Birmingham Mail
- Type: Daily newspaper (Except Sundays)
- Format: Tabloid
- Owner: Reach plc
- Editor: Graeme Brown
- Founded: 1870 (as Birmingham Daily Mail)
- Language: English
- City: Birmingham
- Country: United Kingdom
- Circulation: 3,965 (as of 2024)
- Website: birminghamlive.co.uk

= Birmingham Mail =

Local newspaper in Birmingham, England

The Birmingham Mail (branded the Black Country Mail in the Black Country and Birmingham Live online) is a tabloid newspaper based in Birmingham, England, and distributed around Birmingham, the Black Country, and Solihull and parts of Warwickshire, Worcestershire and Staffordshire.

== Background ==
The newspaper was founded as the Birmingham Daily Mail in 1870. In April 1963 it became the Birmingham Evening Mail and Despatch after merging with the Birmingham Evening Despatch. It was titled the Birmingham Evening Mail from 1967 until October 2005. The Mail is published Monday to Saturday; the Sunday Mercury is a sister paper published on a Sunday.

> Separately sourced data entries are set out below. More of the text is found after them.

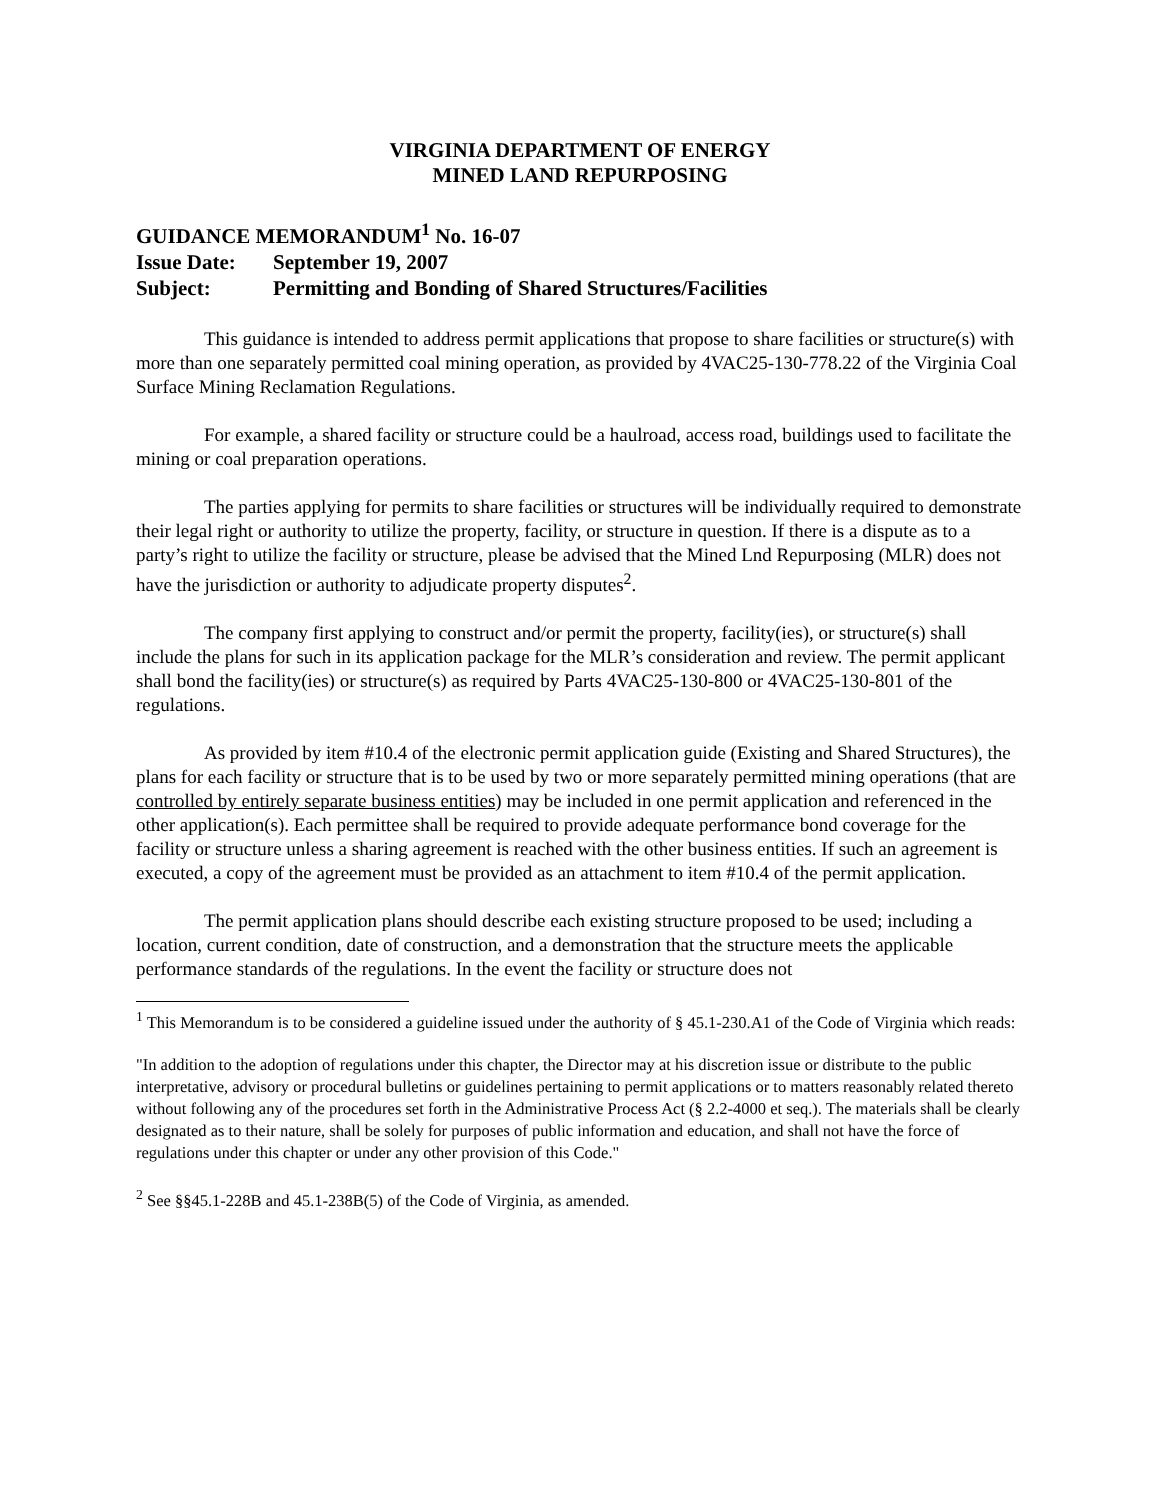VIRGINIA DEPARTMENT OF ENERGY
MINED LAND REPURPOSING
GUIDANCE MEMORANDUM<sup>1</sup> No. 16-07
Issue Date: September 19, 2007
Subject: Permitting and Bonding of Shared Structures/Facilities
This guidance is intended to address permit applications that propose to share facilities or structure(s) with more than one separately permitted coal mining operation, as provided by 4VAC25-130-778.22 of the Virginia Coal Surface Mining Reclamation Regulations.
For example, a shared facility or structure could be a haulroad, access road, buildings used to facilitate the mining or coal preparation operations.
The parties applying for permits to share facilities or structures will be individually required to demonstrate their legal right or authority to utilize the property, facility, or structure in question. If there is a dispute as to a party’s right to utilize the facility or structure, please be advised that the Mined Lnd Repurposing (MLR) does not have the jurisdiction or authority to adjudicate property disputes<sup>2</sup>.
The company first applying to construct and/or permit the property, facility(ies), or structure(s) shall include the plans for such in its application package for the MLR’s consideration and review. The permit applicant shall bond the facility(ies) or structure(s) as required by Parts 4VAC25-130-800 or 4VAC25-130-801 of the regulations.
As provided by item #10.4 of the electronic permit application guide (Existing and Shared Structures), the plans for each facility or structure that is to be used by two or more separately permitted mining operations (that are controlled by entirely separate business entities) may be included in one permit application and referenced in the other application(s). Each permittee shall be required to provide adequate performance bond coverage for the facility or structure unless a sharing agreement is reached with the other business entities. If such an agreement is executed, a copy of the agreement must be provided as an attachment to item #10.4 of the permit application.
The permit application plans should describe each existing structure proposed to be used; including a location, current condition, date of construction, and a demonstration that the structure meets the applicable performance standards of the regulations. In the event the facility or structure does not
<sup>1</sup> This Memorandum is to be considered a guideline issued under the authority of § 45.1-230.A1 of the Code of Virginia which reads:
"In addition to the adoption of regulations under this chapter, the Director may at his discretion issue or distribute to the public interpretative, advisory or procedural bulletins or guidelines pertaining to permit applications or to matters reasonably related thereto without following any of the procedures set forth in the Administrative Process Act (§ 2.2-4000 et seq.). The materials shall be clearly designated as to their nature, shall be solely for purposes of public information and education, and shall not have the force of regulations under this chapter or under any other provision of this Code."
<sup>2</sup> See §§45.1-228B and 45.1-238B(5) of the Code of Virginia, as amended.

The newspaper is owned by Reach plc, who also own the Daily Mirror and the Birmingham Post, the weekly business tabloid sold in the Birmingham area.

== BirminghamLive ==

In 2018, the Birmingham Mail rebranded its online presence, including its website and app, as Birmingham Live.

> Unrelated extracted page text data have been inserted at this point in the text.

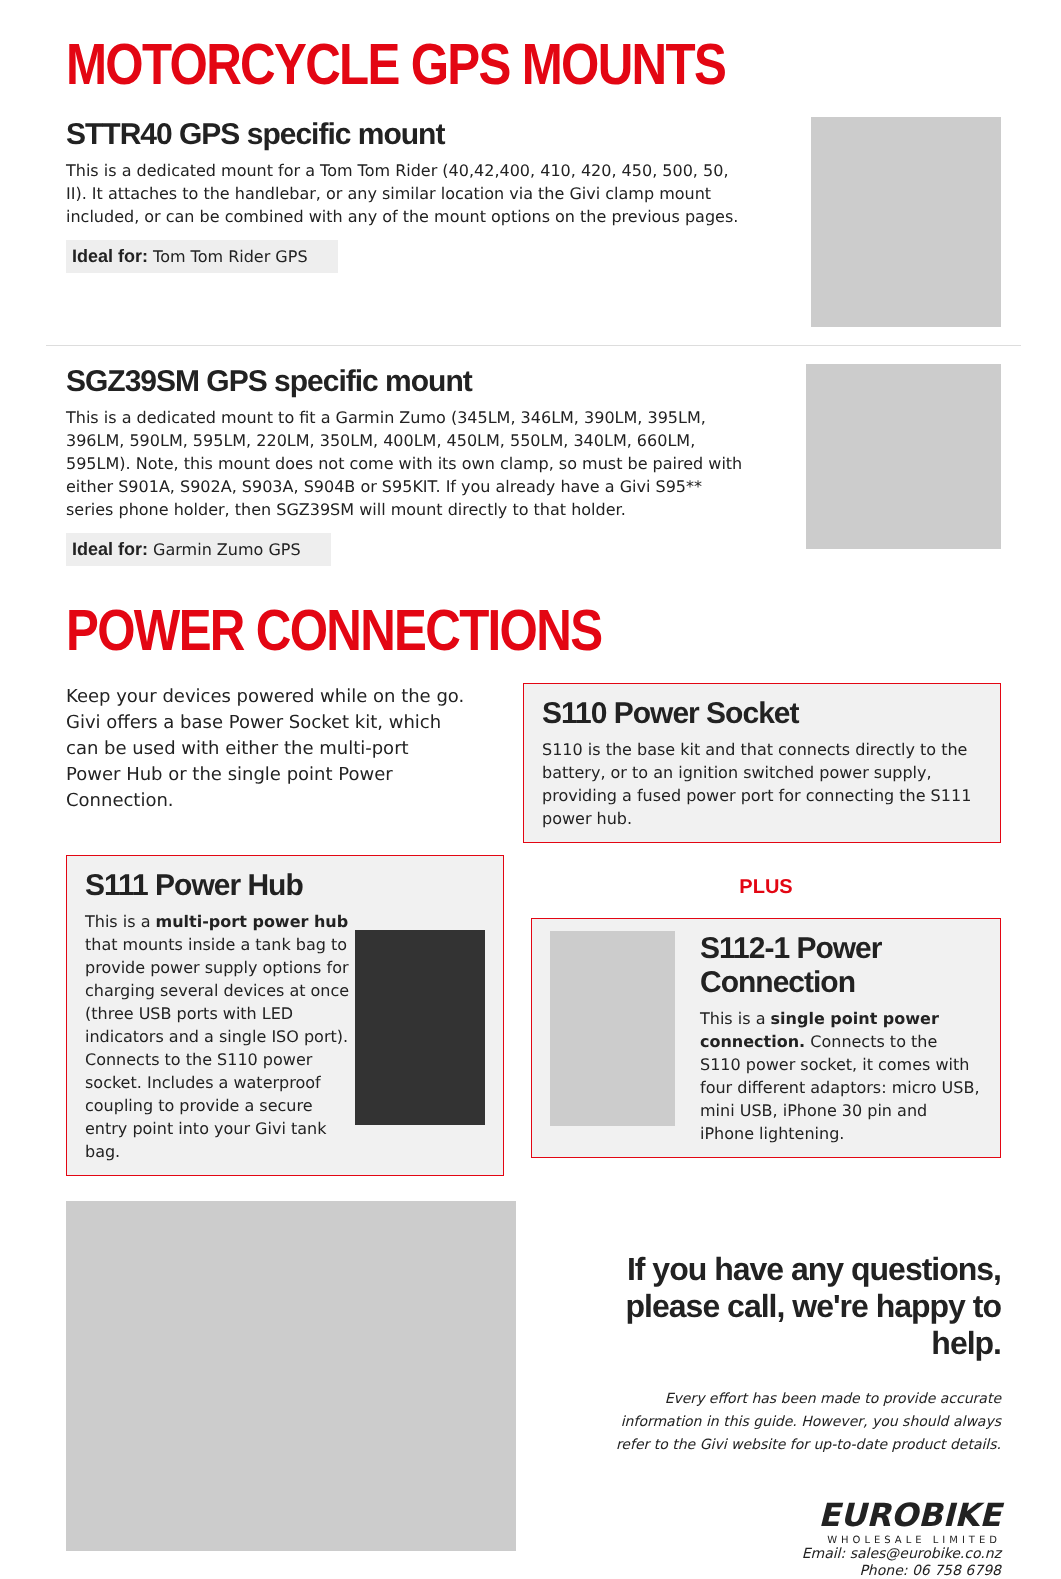MOTORCYCLE GPS MOUNTS
STTR40 GPS specific mount
This is a dedicated mount for a Tom Tom Rider (40,42,400, 410, 420, 450, 500, 50, II). It attaches to the handlebar, or any similar location via the Givi clamp mount included, or can be combined with any of the mount options on the previous pages.
Ideal for: Tom Tom Rider GPS
SGZ39SM GPS specific mount
This is a dedicated mount to fit a Garmin Zumo (345LM, 346LM, 390LM, 395LM, 396LM, 590LM, 595LM, 220LM, 350LM, 400LM, 450LM, 550LM, 340LM, 660LM, 595LM). Note, this mount does not come with its own clamp, so must be paired with either S901A, S902A, S903A, S904B or S95KIT. If you already have a Givi S95** series phone holder, then SGZ39SM will mount directly to that holder.
Ideal for: Garmin Zumo GPS
POWER CONNECTIONS
Keep your devices powered while on the go. Givi offers a base Power Socket kit, which can be used with either the multi-port Power Hub or the single point Power Connection.
S110 Power Socket
S110 is the base kit and that connects directly to the battery, or to an ignition switched power supply, providing a fused power port for connecting the S111 power hub.
S111 Power Hub
This is a multi-port power hub that mounts inside a tank bag to provide power supply options for charging several devices at once (three USB ports with LED indicators and a single ISO port). Connects to the S110 power socket. Includes a waterproof coupling to provide a secure entry point into your Givi tank bag.
PLUS
S112-1 Power Connection
This is a single point power connection. Connects to the S110 power socket, it comes with four different adaptors: micro USB, mini USB, iPhone 30 pin and iPhone lightening.
If you have any questions, please call, we're happy to help.
Every effort has been made to provide accurate information in this guide. However, you should always refer to the Givi website for up-to-date product details.
EUROBIKE
WHOLESALE LIMITED
Email: sales@eurobike.co.nz
Phone: 06 758 6798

In 2023, BirminghamLive won in the communities and campaigning categories of the Regional Press Awards.

In 2024, BirminghamLive became the largest regional publisher in the UK, with 11 million monthly visitors.

== Editorial roles ==
The current Birmingham Mail editor is Graeme Brown, who is also editor-in-chief of the Birmingham Post, the Sunday Mercury, and their sister website BirminghamLive.

==Former editors and journalists==
- Marc Reeves and another previous editor of the newspaper was David Brookes, who held the role from 2009 until 2014
- Steve Dyson, who is now a Pundit specialising in the state of contemporary newspapers.